__Required work__.
Pull out every line in the listing that contains the string "Фридмана", with case counting.

__Data for this task__.
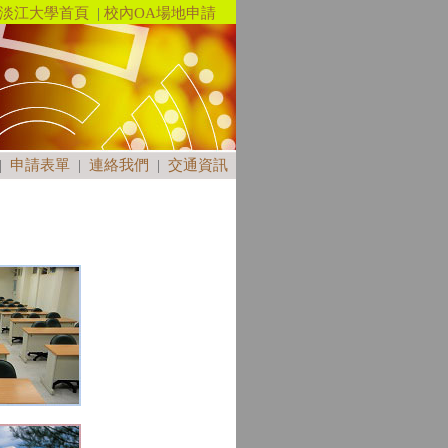
淡江大學首頁
|
校內OA場地申請
|
申請表單
|
連絡我們
|
交通資訊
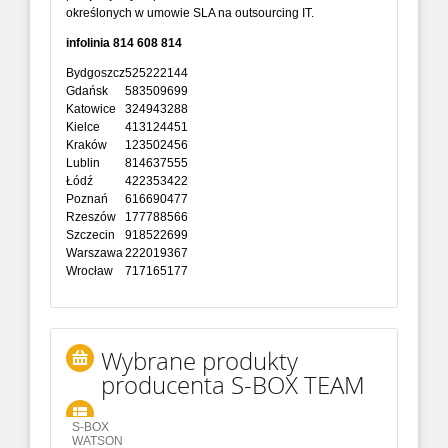
określonych w umowie SLA na outsourcing IT.
infolinia 814 608 814
Bydgoszcz
525222144
Gdańsk
583509699
Katowice
324943288
Kielce
413124451
Kraków
123502456
Lublin
814637555
Łódź
422353422
Poznań
616690477
Rzeszów
177788566
Szczecin
918522699
Warszawa
222019367
Wrocław
717165177
Wybrane produkty
producenta S-BOX TEAM
S-BOX
WATSON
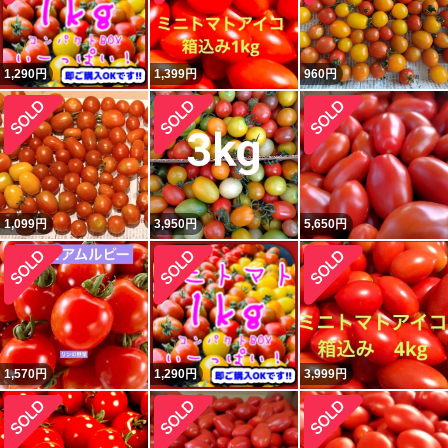
1,290
円
1,399
円
960
円
1,099
円
3,950
円
5,650
円
1,570
円
1,290
円
3,999
円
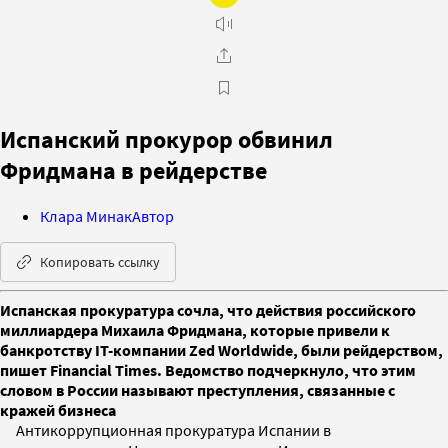
Испанский прокурор обвинил
Фридмана в рейдерстве
Клара Минак
Автор
Копировать ссылку
Испанская прокуратура сочла, что действия российского
миллиардера Михаила Фридмана, которые привели к
банкротству IT-компании Zed Worldwide, были рейдерством,
пишет Financial Times. Ведомство подчеркнуло, что этим
словом в России называют преступления, связанные с
кражей бизнеса
Антикоррупционная прокуратура Испании в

__Answer area__.
Фридмана в рейдерстве
миллиардера Михаила Фридмана, которые привели к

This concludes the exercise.